- What you have to do -
Check every line of the listing below for "Sterile", and report how many lines have it, as a number with nothing more.

>>>

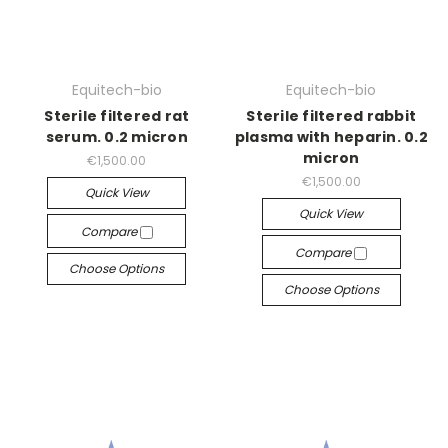
Equitech-bio
Equitech-bio
Sterile filtered rat
Sterile filtered rabbit
serum. 0.2 micron
plasma with heparin. 0.2
micron
€1,500.00
€1,500.00
Quick View
Quick View
Compare
Compare
Choose Options
Choose Options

<<<

- Task answer -
2